Big Breakthrough in Burwood for Sydney Metro West
Monday, 29 April 2024
Two mega tunnel boring machines (TBMs) have arrived at Burwood North Metro Station site as the 24-kilometre Sydney Metro West twin tunnels connecting Greater Parramatta and the Sydney CBD charge ahead.
This marks a significant milestone on the Sydney Metro West project that the NSW Government has enhanced by driving housing uplift along the line.

Tunnel Boring Machine Beatrice (TBM3) breaks through at the Burwood North station site, and joins TBM Daphne at the 2nd stop on their 11-kilometre journey constructing the Sydney Metro West railway tunnels from The Bays to Sydney Olympic Park.
The TBMs have each built 6.26 kilometres of tunnel, so far excavating a combined 1,200,000 tonnes of dirt (around 196 Olympic swimming pools) and installing around 44,100 tunnelling segments to line the new tunnel walls.
The TBMs are more than halfway through the 11-kilometre journey to carve out a section of the alignment between The Bays and Sydney Olympic Park, via future station sites at Five Dock, Burwood North and North Strathfield.

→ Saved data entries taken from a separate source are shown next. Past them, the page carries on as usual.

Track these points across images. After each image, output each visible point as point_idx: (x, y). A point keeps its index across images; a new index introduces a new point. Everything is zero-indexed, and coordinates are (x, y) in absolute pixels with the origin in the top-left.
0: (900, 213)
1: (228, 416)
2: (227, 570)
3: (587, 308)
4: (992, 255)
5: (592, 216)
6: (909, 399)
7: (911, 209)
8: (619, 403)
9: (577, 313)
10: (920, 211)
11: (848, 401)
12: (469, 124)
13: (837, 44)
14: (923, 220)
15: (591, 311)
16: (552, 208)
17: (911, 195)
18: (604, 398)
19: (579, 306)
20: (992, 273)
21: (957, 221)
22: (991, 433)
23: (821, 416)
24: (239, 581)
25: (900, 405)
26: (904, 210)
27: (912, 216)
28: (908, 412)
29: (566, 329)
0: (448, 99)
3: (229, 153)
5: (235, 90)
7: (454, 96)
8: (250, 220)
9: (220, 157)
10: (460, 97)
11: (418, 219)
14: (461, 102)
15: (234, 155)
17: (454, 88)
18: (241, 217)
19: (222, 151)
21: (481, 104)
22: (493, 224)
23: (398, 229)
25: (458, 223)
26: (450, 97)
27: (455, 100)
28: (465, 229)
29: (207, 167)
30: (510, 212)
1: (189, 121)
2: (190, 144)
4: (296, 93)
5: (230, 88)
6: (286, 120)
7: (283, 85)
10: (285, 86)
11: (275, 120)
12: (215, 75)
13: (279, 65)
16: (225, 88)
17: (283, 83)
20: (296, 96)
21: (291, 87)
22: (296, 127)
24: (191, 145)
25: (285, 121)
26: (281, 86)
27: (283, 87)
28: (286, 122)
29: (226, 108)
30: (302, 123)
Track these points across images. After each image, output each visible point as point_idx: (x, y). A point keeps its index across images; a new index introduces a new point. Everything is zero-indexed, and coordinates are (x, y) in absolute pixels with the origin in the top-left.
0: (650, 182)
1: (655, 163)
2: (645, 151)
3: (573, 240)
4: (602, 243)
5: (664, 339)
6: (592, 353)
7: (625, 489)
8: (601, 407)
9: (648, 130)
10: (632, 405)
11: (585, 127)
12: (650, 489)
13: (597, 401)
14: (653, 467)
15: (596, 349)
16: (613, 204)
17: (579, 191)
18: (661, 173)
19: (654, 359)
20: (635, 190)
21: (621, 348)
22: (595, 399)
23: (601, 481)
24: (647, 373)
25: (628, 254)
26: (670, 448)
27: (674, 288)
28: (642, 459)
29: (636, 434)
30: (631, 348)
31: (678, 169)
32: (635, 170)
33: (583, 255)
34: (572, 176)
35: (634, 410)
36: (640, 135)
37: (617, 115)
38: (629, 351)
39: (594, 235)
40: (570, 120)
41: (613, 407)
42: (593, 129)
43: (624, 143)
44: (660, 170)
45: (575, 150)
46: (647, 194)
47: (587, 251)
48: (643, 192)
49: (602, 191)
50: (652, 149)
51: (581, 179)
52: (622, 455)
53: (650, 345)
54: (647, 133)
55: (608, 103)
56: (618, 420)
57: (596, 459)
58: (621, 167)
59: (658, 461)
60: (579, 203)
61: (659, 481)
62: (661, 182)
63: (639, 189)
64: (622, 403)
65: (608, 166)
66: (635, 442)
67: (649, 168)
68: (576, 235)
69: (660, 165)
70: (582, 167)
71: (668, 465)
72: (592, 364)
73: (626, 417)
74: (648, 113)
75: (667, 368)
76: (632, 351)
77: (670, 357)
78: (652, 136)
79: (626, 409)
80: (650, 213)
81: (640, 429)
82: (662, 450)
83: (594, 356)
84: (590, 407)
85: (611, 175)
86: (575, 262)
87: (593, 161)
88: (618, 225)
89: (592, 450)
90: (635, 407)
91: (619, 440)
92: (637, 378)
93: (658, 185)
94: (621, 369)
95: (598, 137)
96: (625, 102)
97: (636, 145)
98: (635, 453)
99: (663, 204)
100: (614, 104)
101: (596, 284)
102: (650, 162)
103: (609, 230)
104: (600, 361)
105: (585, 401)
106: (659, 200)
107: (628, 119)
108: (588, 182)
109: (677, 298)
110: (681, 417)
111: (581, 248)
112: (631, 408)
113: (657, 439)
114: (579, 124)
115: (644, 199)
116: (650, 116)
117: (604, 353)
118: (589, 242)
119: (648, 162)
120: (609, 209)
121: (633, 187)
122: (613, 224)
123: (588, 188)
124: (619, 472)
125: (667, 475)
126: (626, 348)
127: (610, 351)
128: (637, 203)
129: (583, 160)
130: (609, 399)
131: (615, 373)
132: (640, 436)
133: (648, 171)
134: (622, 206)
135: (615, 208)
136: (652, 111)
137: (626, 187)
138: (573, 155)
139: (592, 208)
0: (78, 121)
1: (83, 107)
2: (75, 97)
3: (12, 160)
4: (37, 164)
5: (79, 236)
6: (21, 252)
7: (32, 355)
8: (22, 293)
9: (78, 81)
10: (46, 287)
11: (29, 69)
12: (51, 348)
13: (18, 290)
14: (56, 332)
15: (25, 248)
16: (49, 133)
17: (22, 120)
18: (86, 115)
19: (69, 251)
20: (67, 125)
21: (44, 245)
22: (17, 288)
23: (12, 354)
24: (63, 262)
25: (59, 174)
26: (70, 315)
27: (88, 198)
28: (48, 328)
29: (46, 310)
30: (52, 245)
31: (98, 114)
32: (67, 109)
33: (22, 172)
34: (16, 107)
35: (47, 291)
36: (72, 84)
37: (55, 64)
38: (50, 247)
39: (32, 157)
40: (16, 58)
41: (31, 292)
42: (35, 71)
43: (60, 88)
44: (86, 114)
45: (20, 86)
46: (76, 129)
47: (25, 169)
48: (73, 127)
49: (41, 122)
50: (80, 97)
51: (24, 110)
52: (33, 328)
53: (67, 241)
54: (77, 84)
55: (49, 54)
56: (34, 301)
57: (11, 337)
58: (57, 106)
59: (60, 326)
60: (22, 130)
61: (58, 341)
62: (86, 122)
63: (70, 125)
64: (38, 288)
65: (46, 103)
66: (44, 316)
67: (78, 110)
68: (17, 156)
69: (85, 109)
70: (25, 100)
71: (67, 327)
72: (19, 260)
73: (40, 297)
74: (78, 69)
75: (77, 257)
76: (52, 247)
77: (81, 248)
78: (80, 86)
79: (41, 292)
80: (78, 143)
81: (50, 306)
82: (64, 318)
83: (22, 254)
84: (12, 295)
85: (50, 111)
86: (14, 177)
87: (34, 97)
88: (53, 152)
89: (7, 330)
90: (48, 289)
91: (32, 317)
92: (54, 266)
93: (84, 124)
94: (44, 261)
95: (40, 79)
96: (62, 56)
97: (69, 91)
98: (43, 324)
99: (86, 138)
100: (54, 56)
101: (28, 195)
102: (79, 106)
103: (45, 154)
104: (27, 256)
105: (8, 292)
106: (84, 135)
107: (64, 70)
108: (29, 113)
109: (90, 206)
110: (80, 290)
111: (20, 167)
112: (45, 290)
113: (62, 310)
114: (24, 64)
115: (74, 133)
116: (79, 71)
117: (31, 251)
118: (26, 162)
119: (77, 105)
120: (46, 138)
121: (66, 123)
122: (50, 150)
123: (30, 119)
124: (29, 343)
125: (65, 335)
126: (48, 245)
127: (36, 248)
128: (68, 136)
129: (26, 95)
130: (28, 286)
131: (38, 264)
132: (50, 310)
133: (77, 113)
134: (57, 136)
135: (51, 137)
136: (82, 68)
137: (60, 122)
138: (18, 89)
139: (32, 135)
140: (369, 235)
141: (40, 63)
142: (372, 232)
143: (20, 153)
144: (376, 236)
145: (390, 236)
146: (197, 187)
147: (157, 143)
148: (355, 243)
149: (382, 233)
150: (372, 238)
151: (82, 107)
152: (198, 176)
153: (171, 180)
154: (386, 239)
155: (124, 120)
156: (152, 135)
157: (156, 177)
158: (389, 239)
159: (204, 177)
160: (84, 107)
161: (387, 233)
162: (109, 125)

It will take just over two weeks for the TBMs to traverse to the western end of the cavern where they will be relaunched to tunnel the 1.8-kilometres to the next stop at Metro’s North Strathfield station site.
TBMs Beatrice and Daphne are due to complete the journey to Sydney Olympic Park in the second half of 2024.
This enhanced project will double rail capacity between Greater Parramatta and the Sydney CBD, making it easier and faster to travel around Western Sydney.
It will also turbocharge the delivery of new housing along transport lines improving affordability of housing, while reducing building and infrastructure costs and creating thriving communities.
Sydney Metro West is expected to be complete by 2032.
For more information on Sydney Metro West: sydneymetro.info/west/project-overview
NSW Premier Chris Minns said:
“This marks a major milestone in delivering this crucial new Metro line that will make it easier for people across Western Sydney to travel around our city, while addressing the housing crisis that has gripped NSW.
“NSW is losing twice as many young people as we’re gaining, and it’s projects like this that create new homes for them that will play a critical role in making housing more affordable in NSW.
“Thank you to the thousands of people that are working to build this mammoth project, the largest public transport project in Australia.”
Transport Minister Jo Haylen said:
“Australia’s biggest public transport project is making fast progress. Daphne and Beatrice can almost see the finish line, they’re just under 5-kilometres away from their final destination, Sydney Olympic Park.”
“These breakthroughs mean we are a step closer to delivering this once-in-a-century infrastructure investment in our city that will be a catalyse for housing growth across Sydney.”
“When Burwood North Metro Station opens, it will be a exciting, state-of-the-art transport destination that will change the way people move in what is currently a very bus-dependant corner of our city, and it will take pressure off the existing T1 Western line.
TBM Beatrice and Daphne fast facts:
- TBMs are double-shield, hard rock TBMs specifically designed to excavate through the sandstone and shale ground conditions.
- A team of 15 workers per shift operate each TBM as it excavates an average of 200 metres per week.
- The TBMs are 165 metres long (more than the length of 2x A380’s which are approx. 73 metres).
- TBMs are built using refurbished cutterheads, front shields and gripper shields from TBMs used on the Sydney Metro City & Southwest project.
- Each TBM is approx. 7 metres in diameter.
- 34x disc cutters per cutterhead (disc cutters are approx. 48cm in diameter).
- Heaviest pieces of the TBM are the front shield and gripper shield both approx. 280 tonnes each, the cutterhead is approximately 102 tonnes.
- To prepare for the arrival of the TBMs, the Burwood North station box cavern was excavated and about 532,105 tonnes of material was removed to create the 29-metre-deep box-like structure that is 25 metres wide and 194 metres long.